- [Work instruction 1]
Reproduce the reflection on free-flow writing below word for word, from "In my forties" to "song and dance.".
- [Work instruction 2]
Take up the reflection on free-flow writing below and carry it on past its final line.

===== Text section =====

In eight days time it will be 26 December, Boxing Day . By then, Christmas Day (and its more breath-taking evening prelude) may be a warm, or full, or empty, or painful, memory.
Yet here today in the present moment I am still racing, like a galloping horse on a carousel, because – in the words of the 1928 Book of Common Prayer, I have left undone those things which we ought to have done; And we have done those things which we ought not to have done …“.
My friend-in-Germany writes movingly about the mismatch between intention and action in ‘Behind my Open Doors‘. I laughed and cried in recognition when I read it.
In 2015, when I began the set of writing session guides that
I intend, I aspire to offer (watch this space) I did find myself giving one of them this title:
setting the timetable
and, unlidding the old toy-box where my Thoughtbooks live, in splendid and diverse dilapidation, I have retrieved a bright yellow book saying just that.
And opening that acid yellow book this morning I find my own response, dated 10 April 2016, to setting myself these very exercises – as an acid (yellow) test of the power of free-flow writing.
In my forties I found support for this from Julia Cameron’s 1992 book ‘The Artist’s Way’, recommended by an astute friend (a science academic who is also an accomplished artist, photographer and scuptor). She recognised my unmet need to liberate my inner song and dance.
So, in the spirit of Christmas Present, as well in the acknowledged presence of Christmas Past, I invite you:
to allow yourself A Moment out of Time (whether that’s three minutes or twenty-three) ;
to settle down in a comfortable place –
with a fresh page in your own preferred notebook, journal or Thought-Book, and a favourite pen, pencil or sharp crayon;
and to complete, in your own words, the following phrases – as many or as few as you have time for:
“if I had the time I’d …”

===== Data extract =====

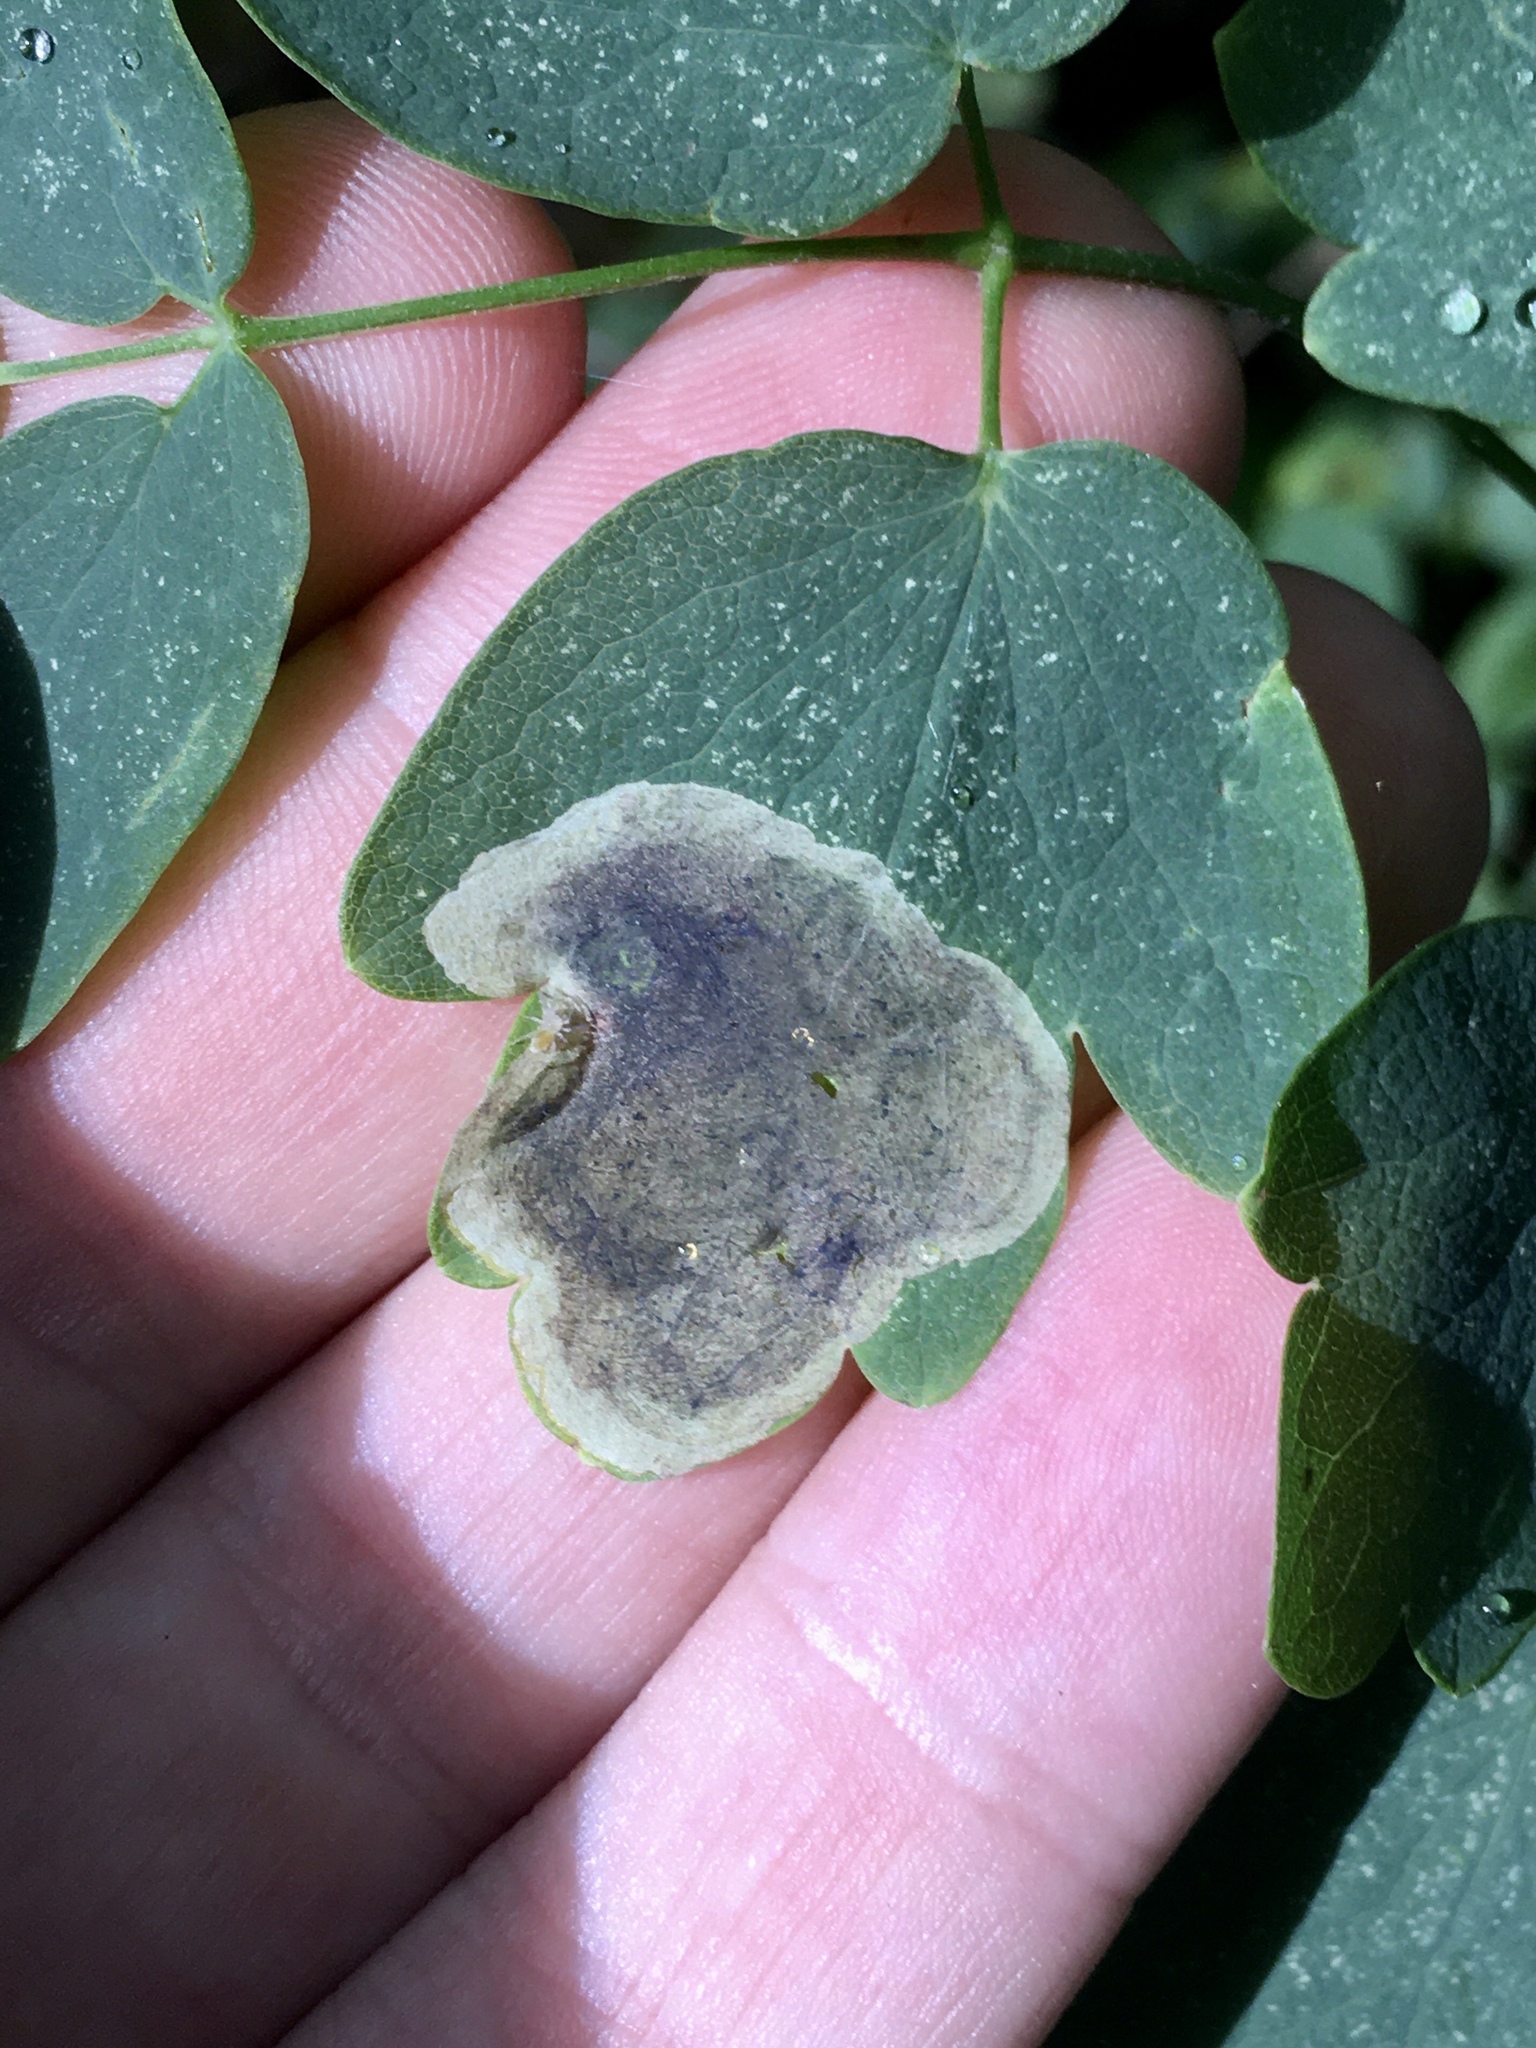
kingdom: Animalia
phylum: Arthropoda
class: Insecta
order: Diptera
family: Agromyzidae
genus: Phytomyza
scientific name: Phytomyza plumiseta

=====

- [Written response 1]
In my forties I found support for this from Julia Cameron’s 1992 book ‘The Artist’s Way’, recommended by an astute friend (a science academic who is also an accomplished artist, photographer and scuptor). She recognised my unmet need to liberate my inner song and dance.

- [Written response 2]
“If I had the time I’d …”
“if I had the time I’d …”
(3-6 times, without hesitation nor editing, and with as much repetition and deviation as you wish)
“I never seem to have the time for …” (3 times, ditto)
“I’d like to make time to …” (However many times – I did 6, and could’ve kept on)
“There really isn’t the time to …”
“I know that I need the time to …
“I know that …”
“If time ran out …”
Now, sit back, take a deep breath, thank yourself for “showing up at the page”, and either
read gently through what you have written (with as much kindness towards your deep writing as you can offer), or
put it aside in a safe and special place to come back to later.
There is already so much wisdom within, and it is for you.
ahhh Julia Cameron! Morning pages has been my constant (on and off) companion ever since I first read about it many years ago, such a good form of writing therapy. I love your challenge without pressure and will try it out. Thank you for the mention, dear friend-in-Britain!